Given exercise 1:
Answer these questions about the mailing list message on RH and GNOME:
(a) Which operating system does Raul Miller say is the one that is not GPLed?
(b) What development stage does Raul Miller assign to Enlightenment?
(c) In which directory does the author say the final release of Enlightenment may have to be installed?
Given exercise 2: In the mailing list message on RH and GNOME, one quoted passage lists ways the extensions might be more than stupid. List every one of those.

Document section:
__________

Re: RH and GNOME
On Wed, Jul 22, 1998 at 12:31:33AM -0400, Raul Miller wrote:
> Enrique Zanardi <email@example.com> wrote:
> > > The GPL means that it can be the same kernel, that's what.
> > But why would we want to use all that stupid extensions (perhaps not only
> > stupid, but unstable, degrading performance, causing random data
> > corruption, blue screens of death or whoknowswhat)?
> I think you're confusing Linux with Windows. Windows is the one
> that's not GPLed.
Read a little further in the same message. GPL doesn't guarantee good
> > Why would we want to install enlighment in /opt?
> What does that have to do with anything?
That's one of the stupid things that may happen.
>  Enlightenment isn't part of any OS,
>  Enlightenment is PRE-ALPHA software.
> For all I care, enlightenment could be installed in /var/tmp/ -- it
> doesn't matter because anything compatible with these development
> versions of enlightenment are GUARANTEED to break by the time
> the final release comes around.
But the final release may have to be installed in /opt. I'm not saying
that it _will_ happen. I'm just saying that it _may_ happen. If that
happens we will have to fix it for Debian. That's just a hypothetical
example of us having to work harder because people don't do things our
way. That's one example of why we must try to gain "market share".
More "market share" means more developers using Debian, more developers
doing things the Debian way, less work for us to build a high quality
> > Just because it is the "industry standard", a la Microsoft Word?
> Microsoft Word is not GPLed. Microsoft Word is not a part of Linux,
> and Microsoft Word does not get installed in /opt/. Probably the
> most significant of those points is that Microsoft Word is not GPLed.

__________

(Entries taken from a collection)

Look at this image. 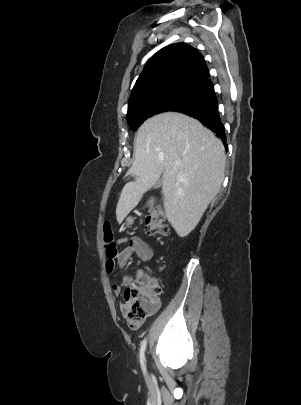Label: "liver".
I'll use <instances>...</instances> for the list:
<instances>
[{"label":"liver","instance_id":"obj_1","mask_svg":"<svg viewBox=\"0 0 301 405\" xmlns=\"http://www.w3.org/2000/svg\"><path fill=\"white\" fill-rule=\"evenodd\" d=\"M224 146L198 120L176 112L146 120L135 142V161L127 172L134 182L123 187L116 217L122 223L162 175L166 217L180 237L199 223L224 180Z\"/></svg>","mask_w":301,"mask_h":405}]
</instances>
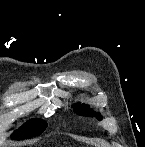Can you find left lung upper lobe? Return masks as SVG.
Returning a JSON list of instances; mask_svg holds the SVG:
<instances>
[{
  "label": "left lung upper lobe",
  "instance_id": "left-lung-upper-lobe-1",
  "mask_svg": "<svg viewBox=\"0 0 145 147\" xmlns=\"http://www.w3.org/2000/svg\"><path fill=\"white\" fill-rule=\"evenodd\" d=\"M74 110L76 111V113H78L79 115H85V116H94L96 115L97 119L101 120V115L99 113L92 112L88 107L81 105L79 106V104H75L74 106Z\"/></svg>",
  "mask_w": 145,
  "mask_h": 147
}]
</instances>
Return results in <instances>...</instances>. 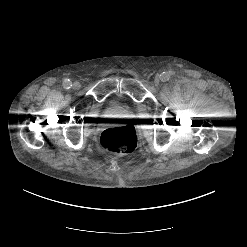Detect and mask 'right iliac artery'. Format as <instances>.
<instances>
[{"label":"right iliac artery","mask_w":247,"mask_h":247,"mask_svg":"<svg viewBox=\"0 0 247 247\" xmlns=\"http://www.w3.org/2000/svg\"><path fill=\"white\" fill-rule=\"evenodd\" d=\"M63 87L65 89H70L72 87V82L69 79L64 80Z\"/></svg>","instance_id":"82829eb1"}]
</instances>
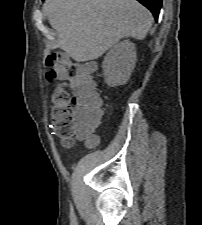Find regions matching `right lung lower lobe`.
Listing matches in <instances>:
<instances>
[{
  "label": "right lung lower lobe",
  "instance_id": "obj_1",
  "mask_svg": "<svg viewBox=\"0 0 202 225\" xmlns=\"http://www.w3.org/2000/svg\"><path fill=\"white\" fill-rule=\"evenodd\" d=\"M137 1H139L145 7H147L152 12L156 20L158 19V15L162 5V0H137Z\"/></svg>",
  "mask_w": 202,
  "mask_h": 225
}]
</instances>
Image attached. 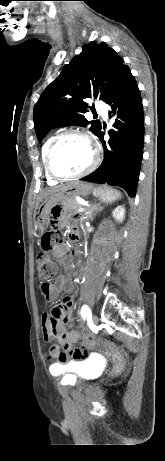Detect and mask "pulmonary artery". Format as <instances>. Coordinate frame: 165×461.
Here are the masks:
<instances>
[{
    "mask_svg": "<svg viewBox=\"0 0 165 461\" xmlns=\"http://www.w3.org/2000/svg\"><path fill=\"white\" fill-rule=\"evenodd\" d=\"M95 108H96V111H97L98 113H100V114L103 115V116H106V114H107V107H106L104 104H102L101 102H99V103L96 104V107H95Z\"/></svg>",
    "mask_w": 165,
    "mask_h": 461,
    "instance_id": "obj_1",
    "label": "pulmonary artery"
}]
</instances>
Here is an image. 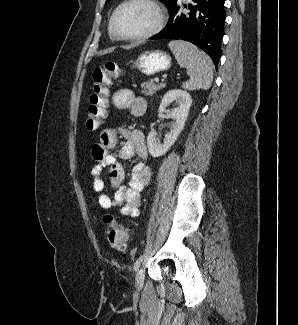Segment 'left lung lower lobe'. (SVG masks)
<instances>
[{
    "instance_id": "obj_1",
    "label": "left lung lower lobe",
    "mask_w": 298,
    "mask_h": 325,
    "mask_svg": "<svg viewBox=\"0 0 298 325\" xmlns=\"http://www.w3.org/2000/svg\"><path fill=\"white\" fill-rule=\"evenodd\" d=\"M184 5L190 12L181 13L178 0L169 6V22L166 27L151 39H182L189 41L213 60L216 68L219 62L220 46L225 23V0H192Z\"/></svg>"
}]
</instances>
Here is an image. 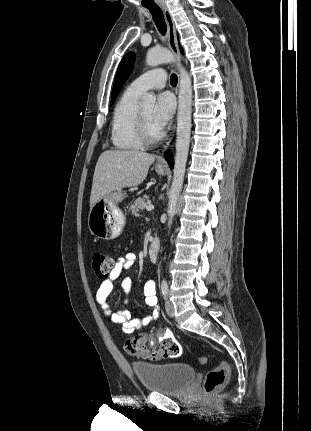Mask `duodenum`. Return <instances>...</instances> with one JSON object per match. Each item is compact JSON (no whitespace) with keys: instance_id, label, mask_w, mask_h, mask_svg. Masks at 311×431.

__________

Exercise solution 1:
(a) Windows
(b) Pre-alpha
(c) /opt

Exercise solution 2:
- Unstable
- Degrading performance
- Causing random data corruption
- Blue screens of death